2019

ONE GOOD IDEA

FMEA to the Rescue

Applying the process behind
the scenes to provide QC oversight

by Joe Tate and Wayne Foraker

Quality professionals in higher education have traditionally centered the quality discussion around curriculum instruction and the central role of faculty. Since the release of the 2006 U.S. Department of Education report, "A Test of Leadership: Charting the Future of U.S. Higher Education,"1 however, the discussion has been dramatically expanded to an intense dialogue about continuous quality improvement across the operational spectrum at higher learning institutions.

Every day behind the scenes, administrative functions occur that are critical to a culture of continuous improvement in support of the learner-centric missions that guide the American higher education landscape. Such is certainly the case for University of Phoenix, which serves a global student population of approximately 200,000—a statistic that underscores the need for a scalable quality control program at a time when resources available for quality management are limited.

It’s all in the approach

Our team of quality control analysts for the university’s office of student records met the immediate challenge of strategic resource allocation by assimilating elements of the failure mode and effects analysis (FMEA) and guidance on risk assessment from the International Standards for the Professional Practice of Internal Auditing2 into our planning process. Here’s the how and why of our approach to determining where departmental quality control oversight is most needed on an ongoing basis:

1. Work with front-line managers to identify business objectives and associated risk events. This step is typically performed at the executive level in formal enterprise risk assessments, but each functional unit of an administrative department, such as our office of student records, has its own set of micro-level objectives. These department-level goals support the institution’s macro-level objectives and mission, serving as an excellent starting point for identifying and documenting the potential risk events to be accounted for in the quality control program.

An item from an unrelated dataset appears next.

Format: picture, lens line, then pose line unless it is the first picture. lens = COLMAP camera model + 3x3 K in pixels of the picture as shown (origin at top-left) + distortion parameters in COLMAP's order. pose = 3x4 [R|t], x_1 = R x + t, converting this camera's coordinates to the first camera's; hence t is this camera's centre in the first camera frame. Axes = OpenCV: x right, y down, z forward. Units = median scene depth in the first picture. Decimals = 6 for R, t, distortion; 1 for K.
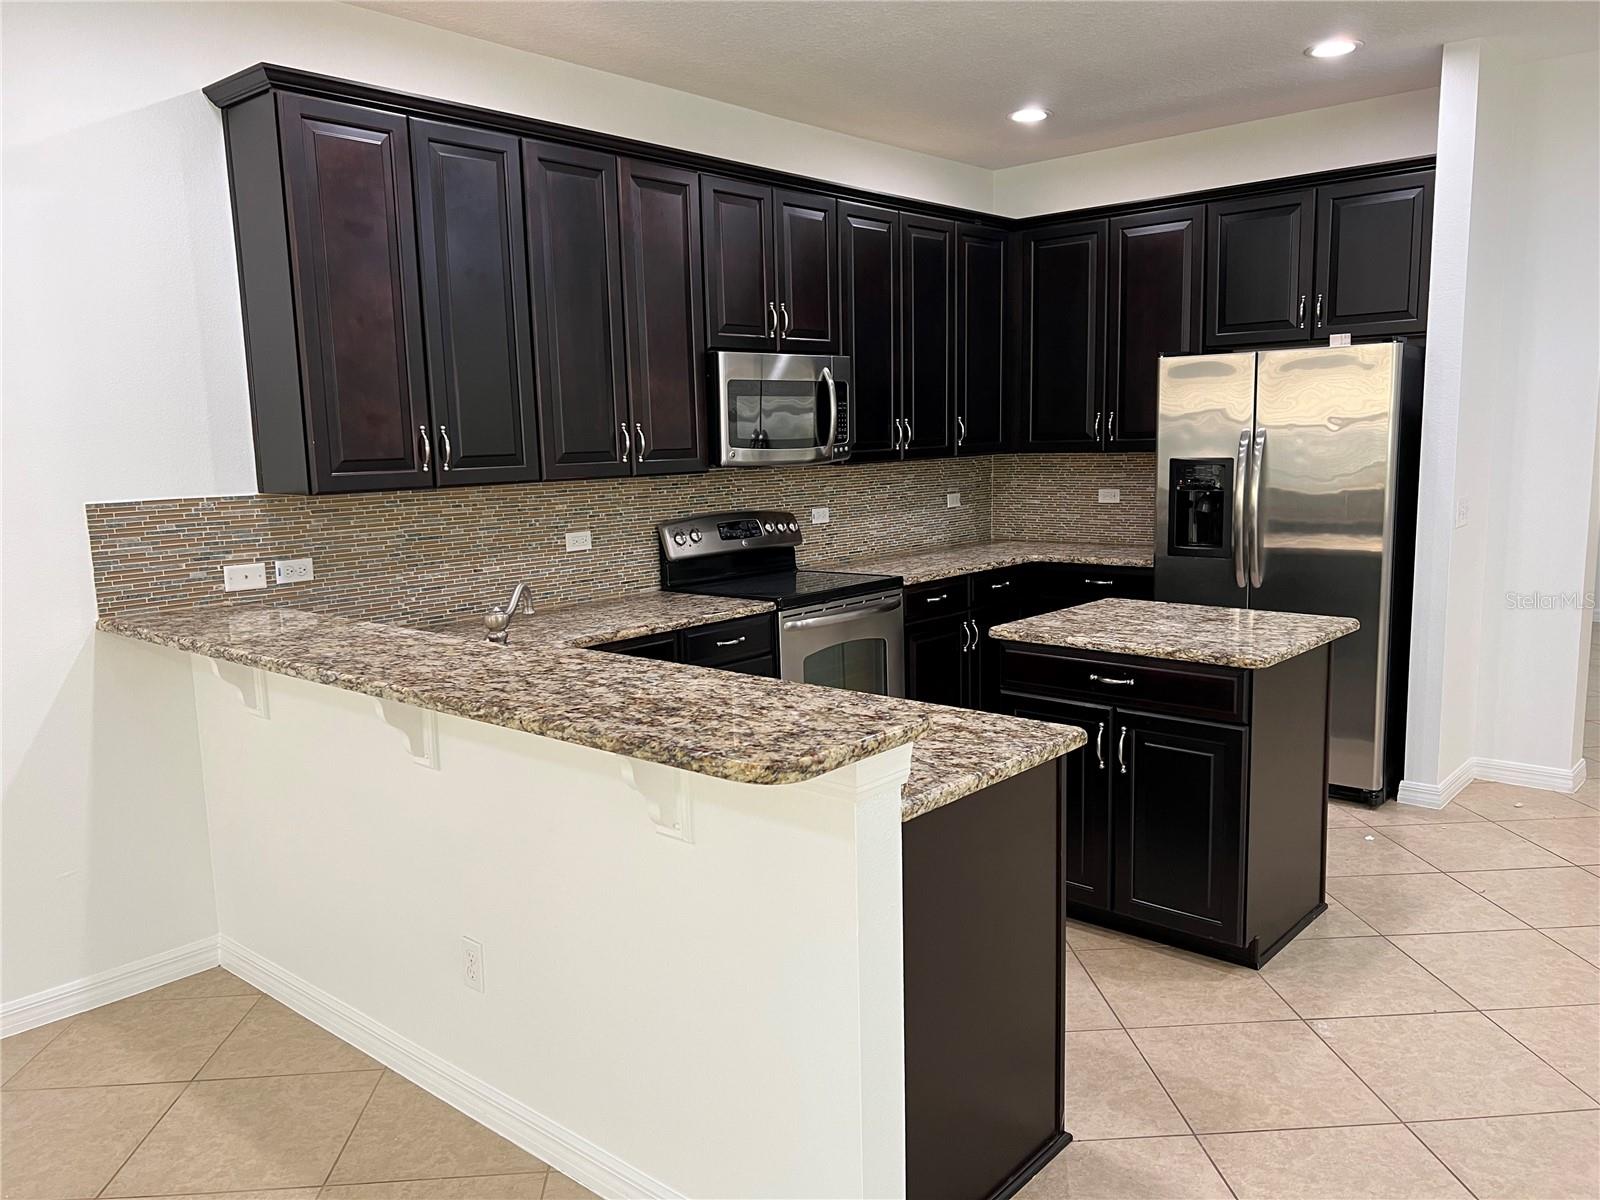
lens RADIAL K [[1199.2, 0, 730.8], [0, 1199.2, 628.6], [0, 0, 1]] dist [0.051012, -0.051616]
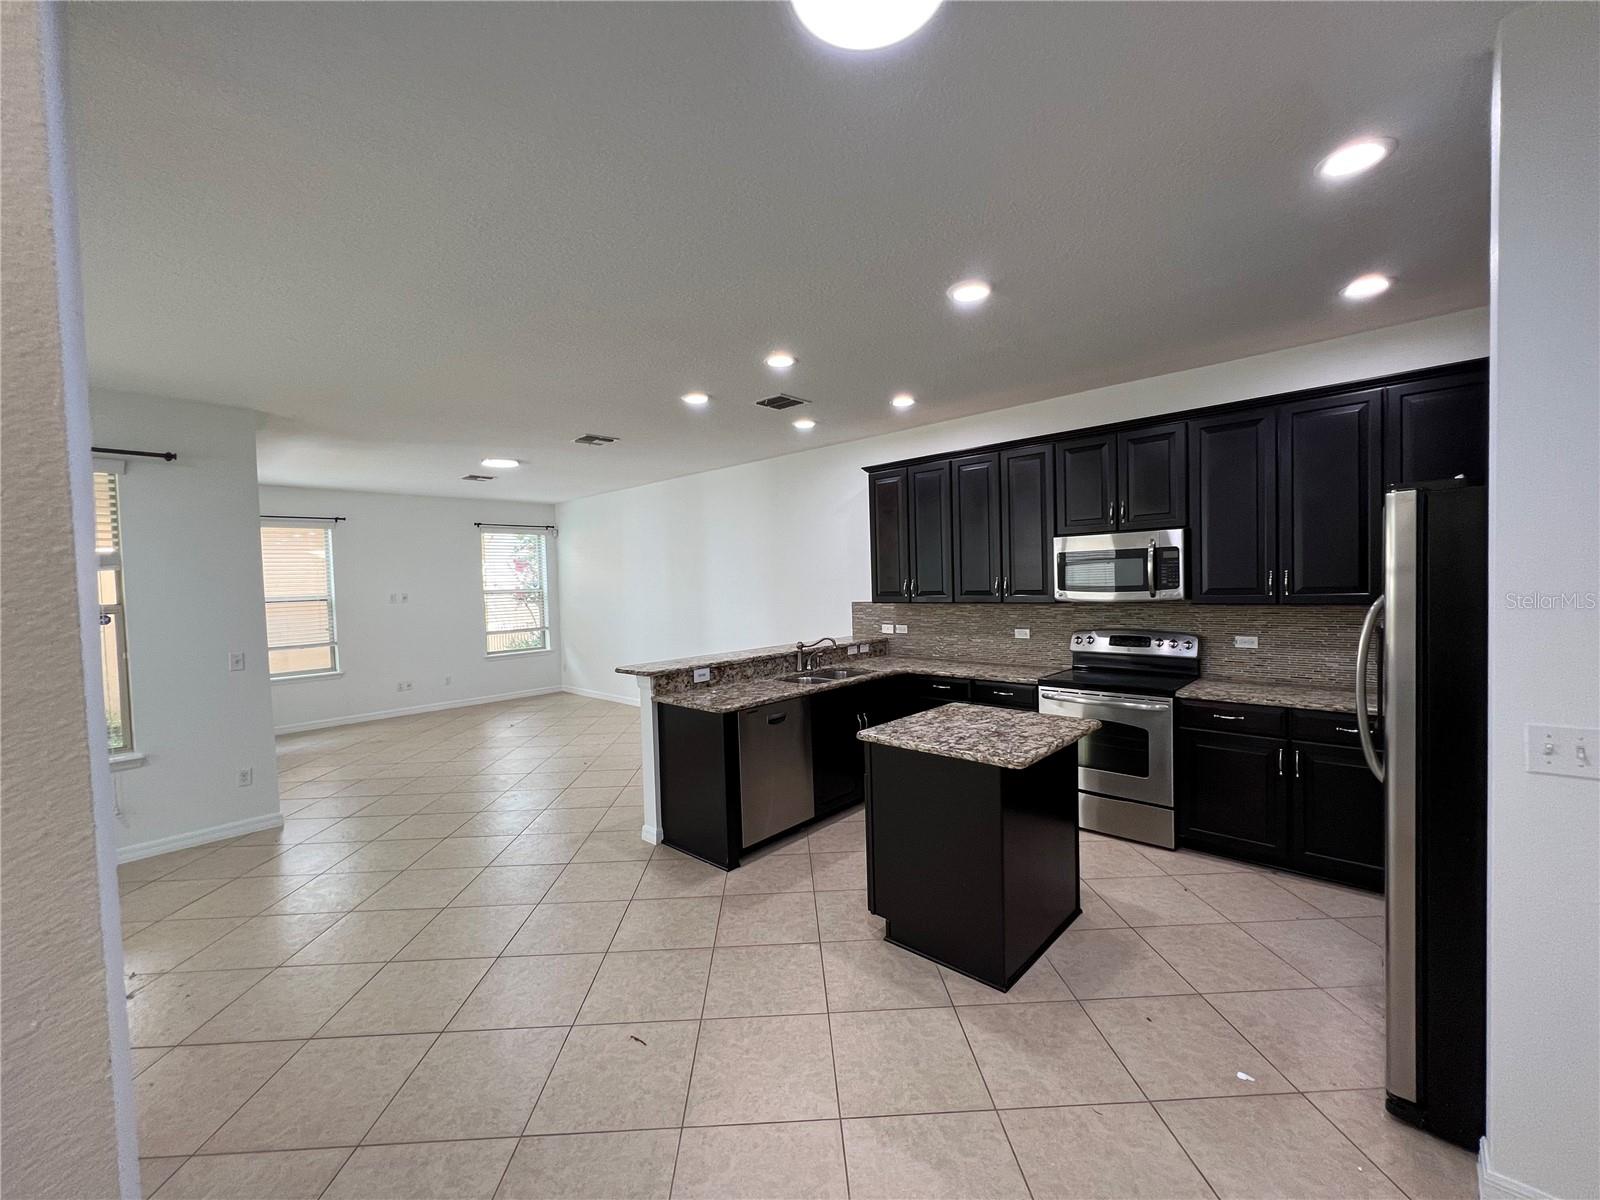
lens RADIAL K [[640.1, 0, 807.5], [0, 640.1, 594.8], [0, 0, 1]] dist [0.000252, 0.000140]
pose [[-0.001092, 0.044540, -0.999007, 0.933571], [-0.136559, 0.989642, 0.044271, -0.135326], [0.990631, 0.136472, 0.005002, 0.632669]]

2. Apply FMEA-derived assessments of the likelihood, severity and difficulty of detection of each documented risk event on a scale of one to 10. First, analyze records of reported service defects and ongoing quality control review data to determine a meaningful "likelihood of occurrence" rating for each risk event. Next, interview front-line managers, senior leadership in the department, and the institution’s regulatory experts to rate the "severity of impact" to departmental objectives and the institution’s mission of each risk event. Finally, assess the "difficulty of detection" for each risk event by asking how difficult it would be to detect and prevent it if no quality control effort were in place (see Online Table 1).

Online Table 1

3. Calculate priority scores to rank risk events. Multiply the likelihood, severity and difficulty-of-detection ratings together to give each risk event an overall priority score (akin to a risk priority number produced by the FMEA). Sort the full list by that number to produce an ordered ranking of all potential risk events for the department (see Online Table 2).

Online Table 2

By applying and continually refining this FMEA-based approach within the organization, the administrative quality control unit in a service setting can provide institutional leadership with more confident assurances of its effectiveness as an adaptive control over departmental risks.

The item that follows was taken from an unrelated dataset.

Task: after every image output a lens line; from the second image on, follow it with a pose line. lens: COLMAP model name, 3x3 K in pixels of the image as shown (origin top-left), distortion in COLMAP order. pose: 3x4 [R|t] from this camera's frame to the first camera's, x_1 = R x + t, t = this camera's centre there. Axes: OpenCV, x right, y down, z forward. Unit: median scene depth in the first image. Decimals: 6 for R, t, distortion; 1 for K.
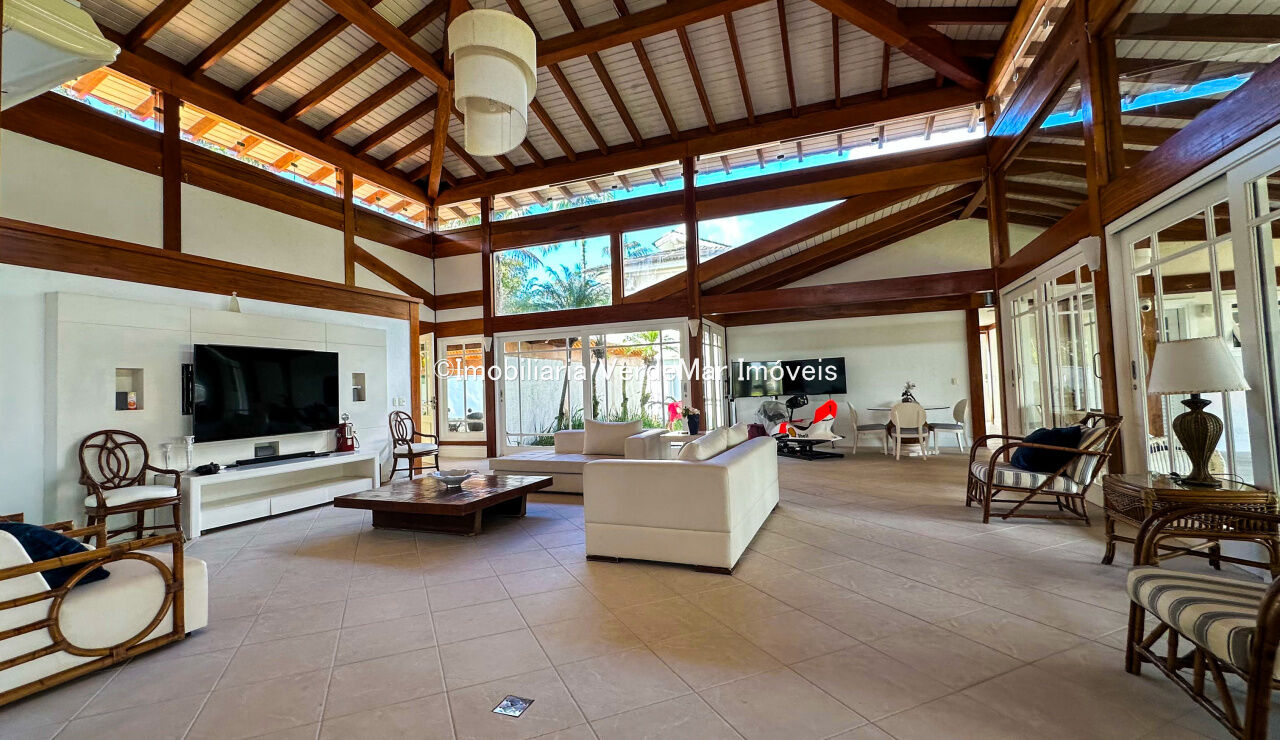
lens RADIAL K [[536.4, 0, 617.3], [0, 536.4, 368.5], [0, 0, 1]] dist [-0.008275, 0.002038]
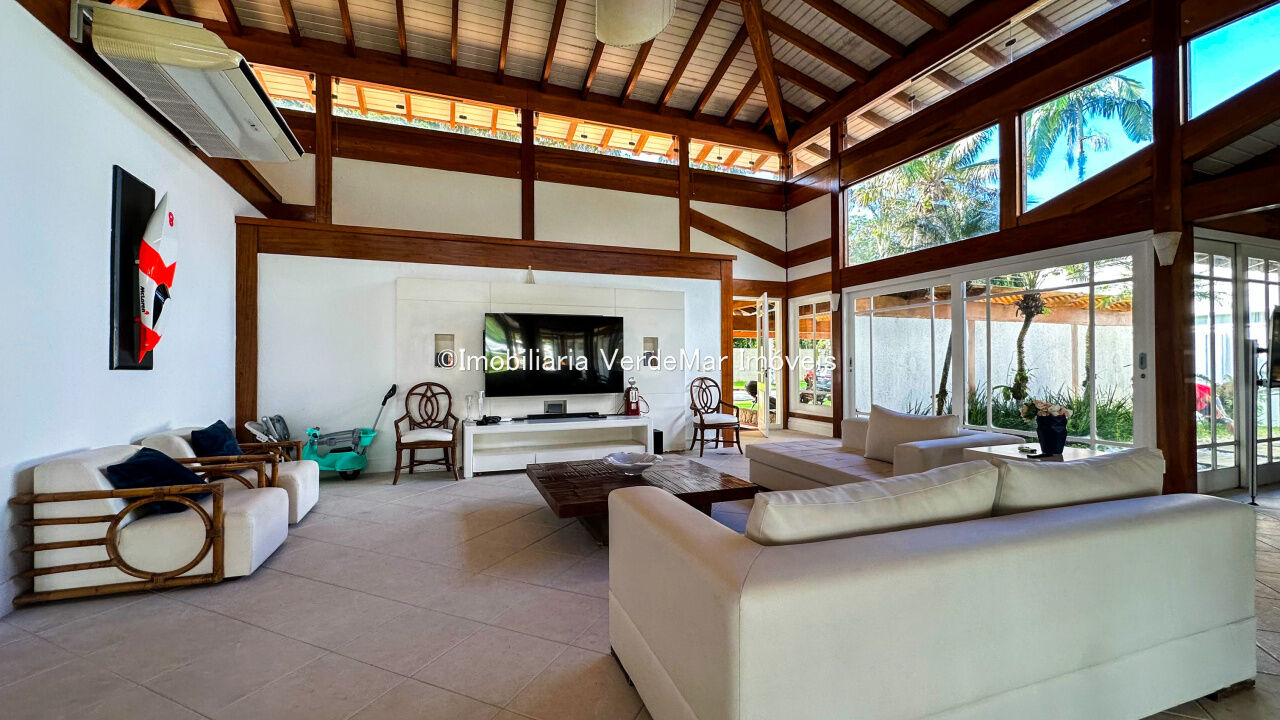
lens RADIAL K [[514.1, 0, 642.4], [0, 514.1, 356.3], [0, 0, 1]] dist [-0.004333, 0.002141]
pose [[0.689587, 0.021688, -0.723878, 0.201205], [0.009868, 0.999177, 0.039337, 0.006344], [0.724136, -0.034269, 0.688805, 0.355107]]
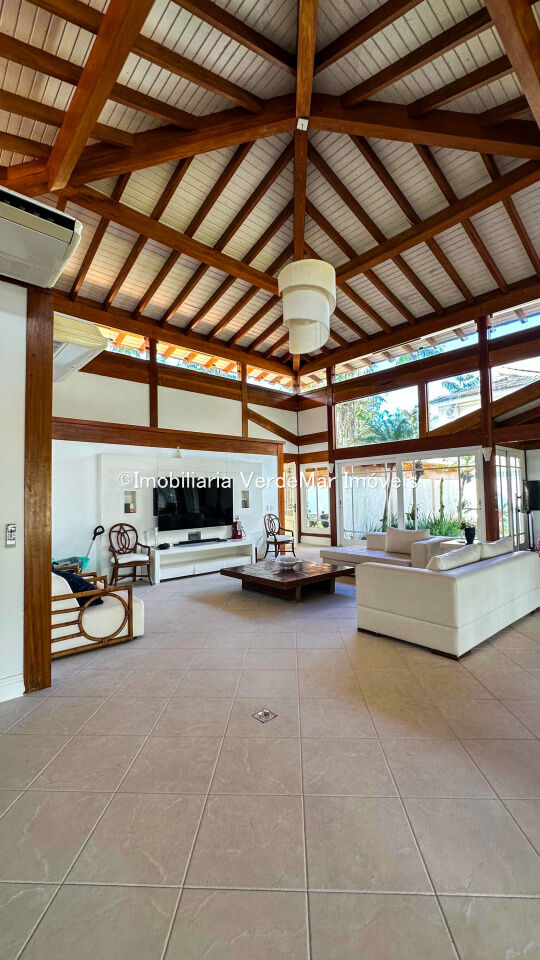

 Such has been the experience for the University of Phoenix Office of Student Records, where use of this process has prompted the occasional reallocation of resources from low-risk priority areas to high-risk priority areas. The result has been unprecedented awareness of the risk sensitivity of administrative processes within the university, and measurable improvements in the quality of outputs for processes that were subsequently determined to be in need of more rigorous quality control oversight.


References

  1. The U.S. Department of Education, "A Test of Leadership—Charting the Future of U.S. Higher Education," 2006, www2.ed.gov/about/bdscomm/list/hiedfuture/reports/final-report.pdf.
  2. The Institute of Internal Auditors, "International Standards for the Professional Practice of Internal Auditing (Standards)," 2013, https://na.theiia.org/standards-guidance/mandatory-guidance/pages/standards.aspx.

Joe Tate is the quality control manager for the office of student records at the University of Phoenix. Tate holds an MBA from the University of Phoenix and a master of arts degree in English from Northern Arizona University in Flagstaff. An ASQ member, Tate is a certified quality auditor and is a member of the Southwest Alliance for Excellence 2014 Board of Examiners.

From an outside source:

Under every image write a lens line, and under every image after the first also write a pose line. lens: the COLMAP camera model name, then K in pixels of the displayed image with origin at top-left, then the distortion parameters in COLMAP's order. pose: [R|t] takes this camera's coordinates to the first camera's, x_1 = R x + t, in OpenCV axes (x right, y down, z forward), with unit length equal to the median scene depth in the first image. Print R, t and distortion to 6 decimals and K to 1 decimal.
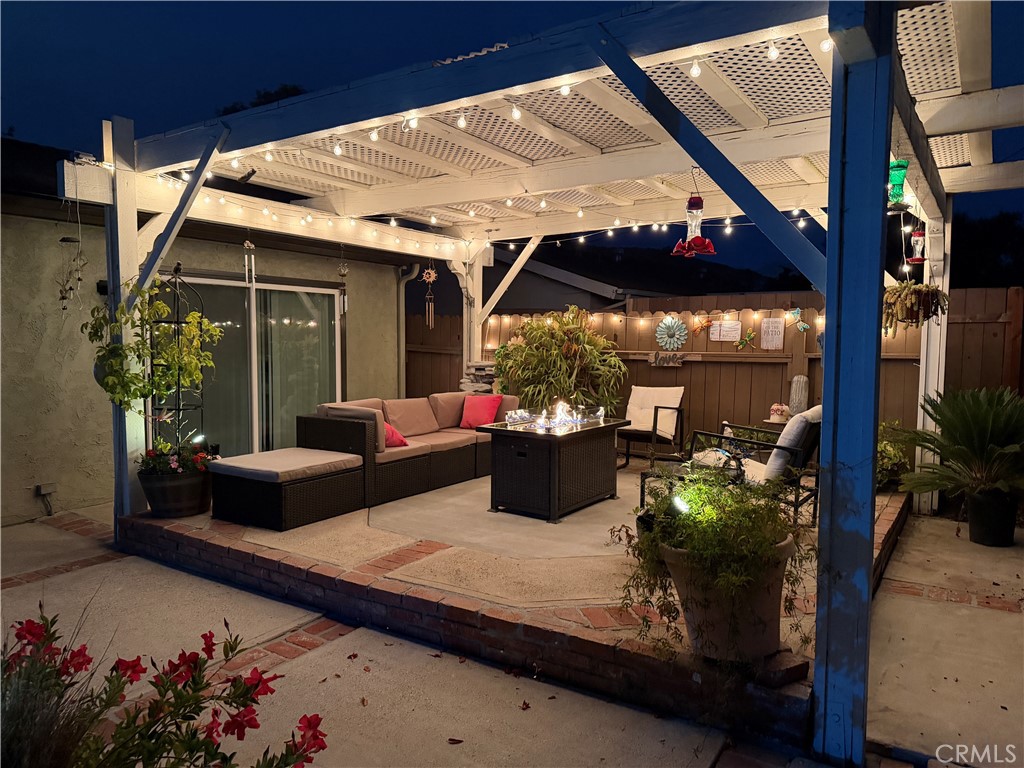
lens RADIAL K [[708.2, 0, 512.0], [0, 708.2, 384.0], [0, 0, 1]] dist [0.093748, -0.109992]
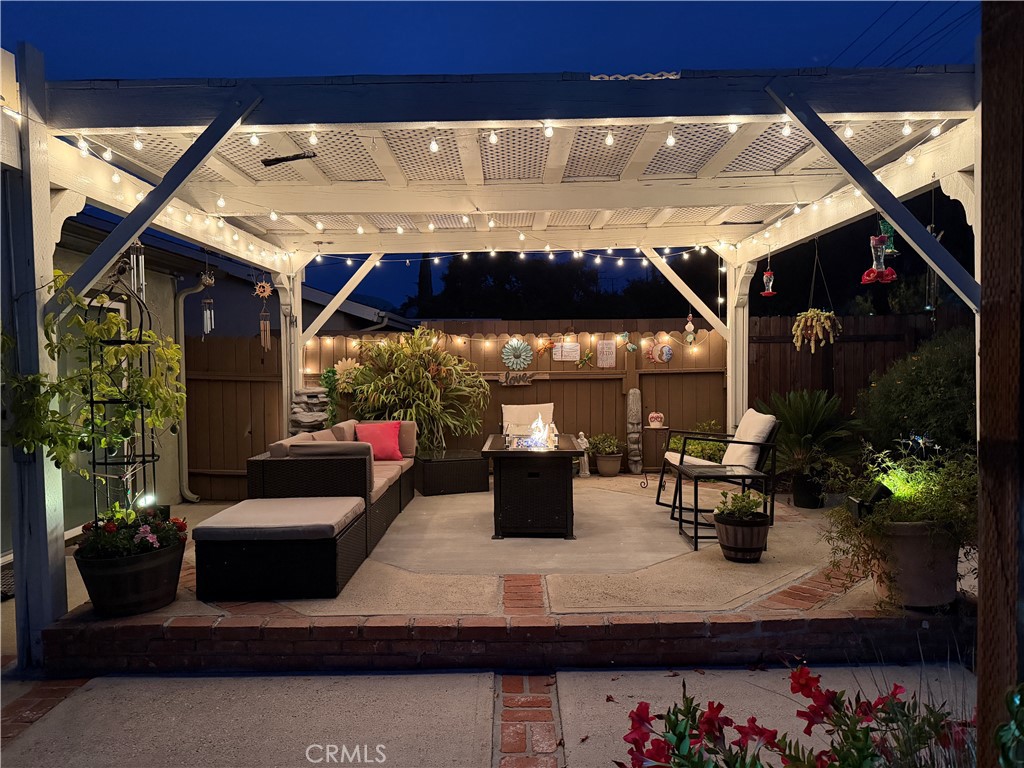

Wayne Foraker is a continuous process improvement manager for Scottsdale Lincoln Health Network, and was previously senior director of institutional quality at the University of Phoenix. Foraker is a fellow of the Baldrige Performance Excellence Program, a certified Six Sigma Green Belt and a lean Six Sigma sensei from Villanova University in Pennsylvania. He holds board of director positions with the Southwest Alliance for Excellence and the California Council for Excellence.